Altra seria contesa fu quella che vide opporsi da una parte l’idea di un Campanella «riformatore dell’impossibile» ed eretico (nel solco degli «eretici» italiani studiati da Delio Cantimori) rivendicata e sostenuta con decisione da Bobbio; e dall’altra invece la tesi revisionista di un’ala cattolica conservatrice, che vantava il suo massimo esponente in Romano Amerio e che trovò in Firpo un adepto convinto, secondo il quale con la carcerazione Campanella aveva vissuto una conversione in senso ortodosso e dogmatico. Insomma, nella rinuncia di Bobbio intervennero numerosi fattori (non ultimo forse l’invito di Debenedetti a rivedere alcuni punti della Nota al Testo): ma prevale la convinzione che, nella sostanza, una seconda edizione, a parte le correzioni di alcuni errori meccanici (che Addante accoglie), sarebbe stata non molto diversa dalla prima.

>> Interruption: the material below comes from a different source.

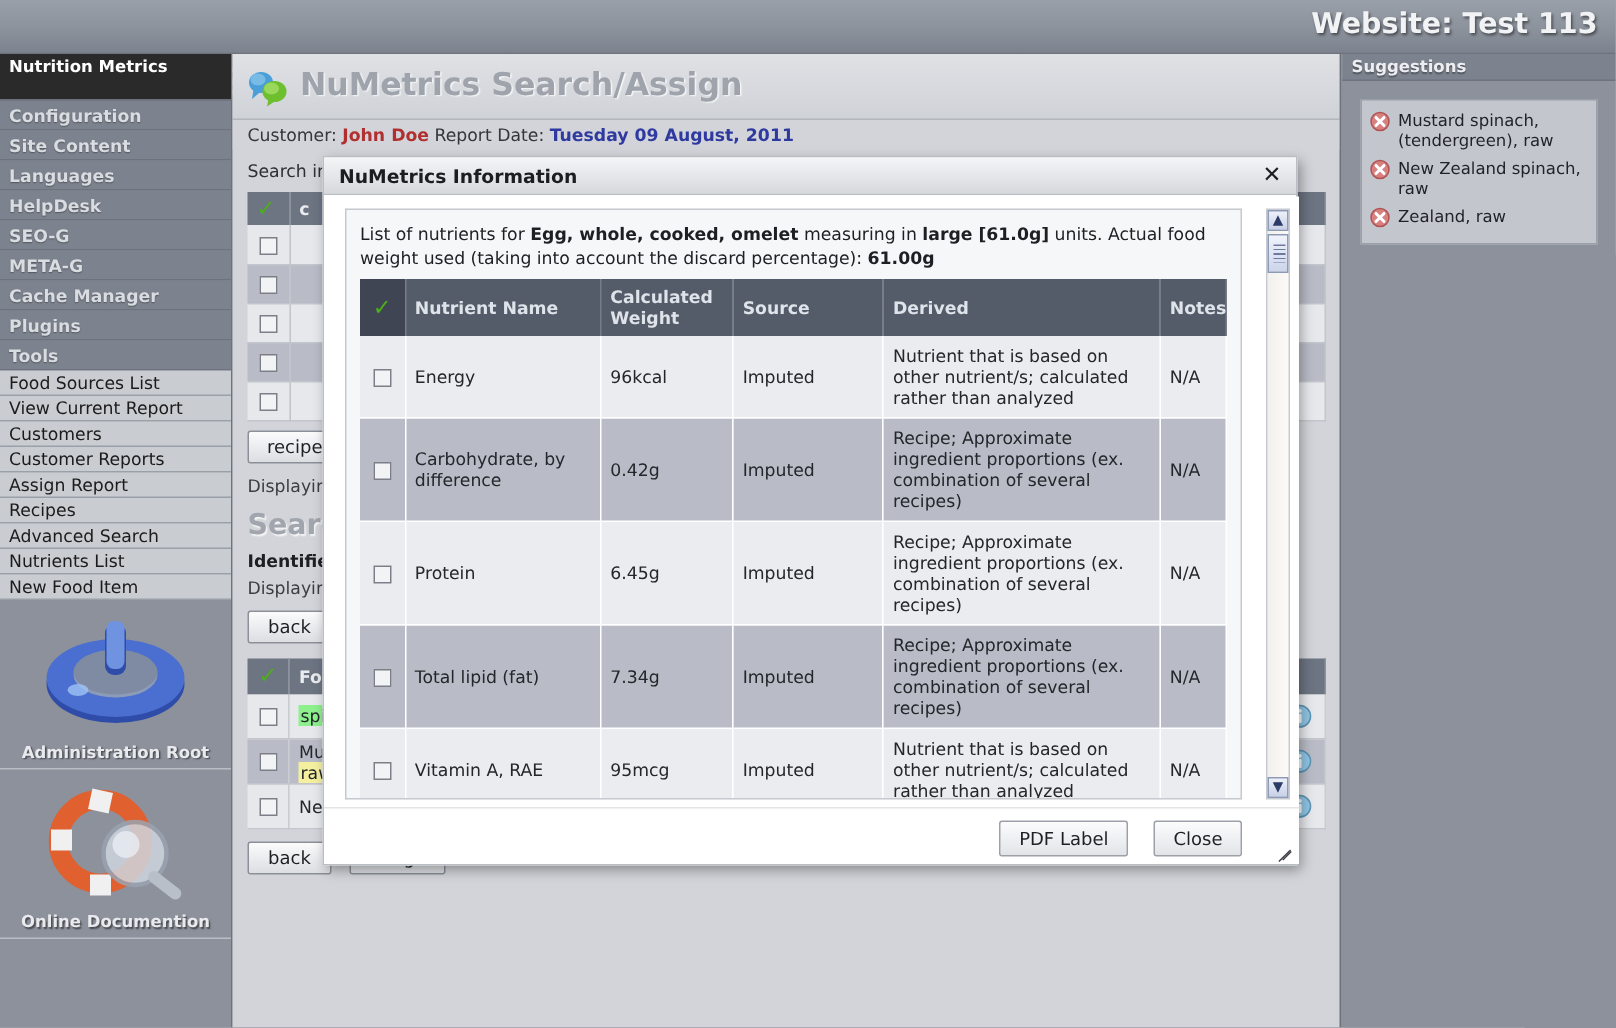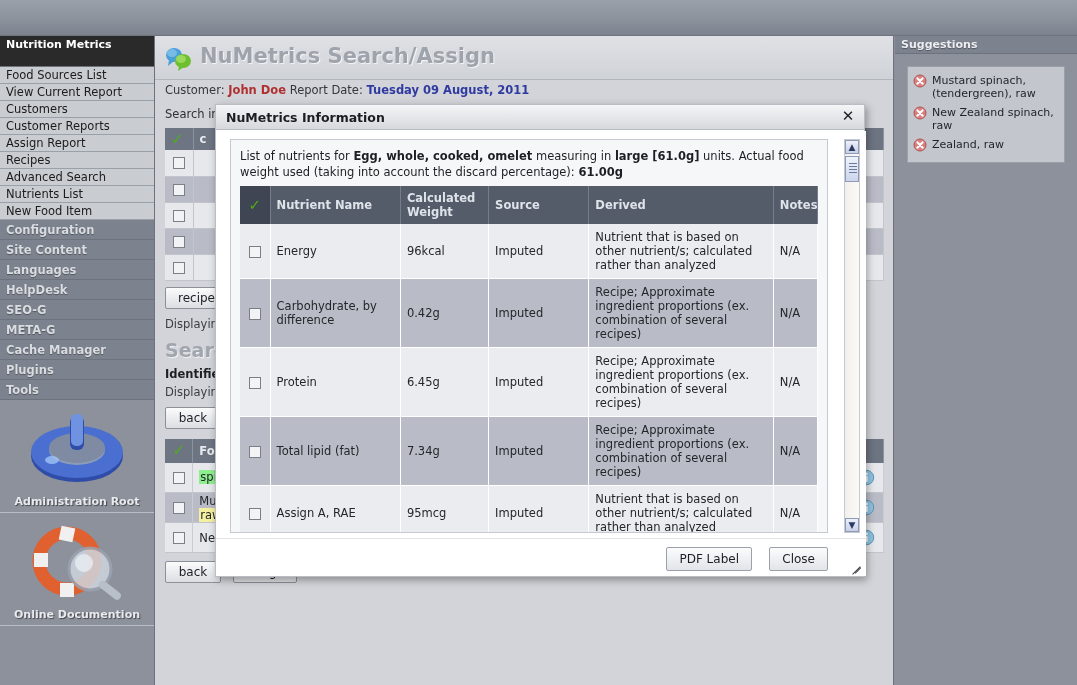"Website: Test 113" div.site-title { html: none -> <div>Website: Test 113</div> }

Ne viene fuori un imbarazzante contrasto tra quel misto di mitezza, trasparenza e fermezza di Bobbio e quella sorta di ondivago opportunismo esibito da Firpo. Il quale alla fine riuscì a dissuadere l’amico-concorrente dal continuare a occuparsi di Campanella (su cui Firpo vantava una bibliografia almeno quantitativamente notevole) per orientarlo verso Thomas Hobbes offrendogli generosa ospitalità presso una collana della Utet da lui diretta. A dirla tutta, è difficile leggere la postfazione di Addante senza avvertire l’eco del memoir Lo zio «Verde», l’Utet e altre storie di famiglia, dove troviamo le impietose pagine dedicate dai fratelli Firpo, Alessandro e Massimo, al loro padre Luigi. Un libro di feroce sincerità.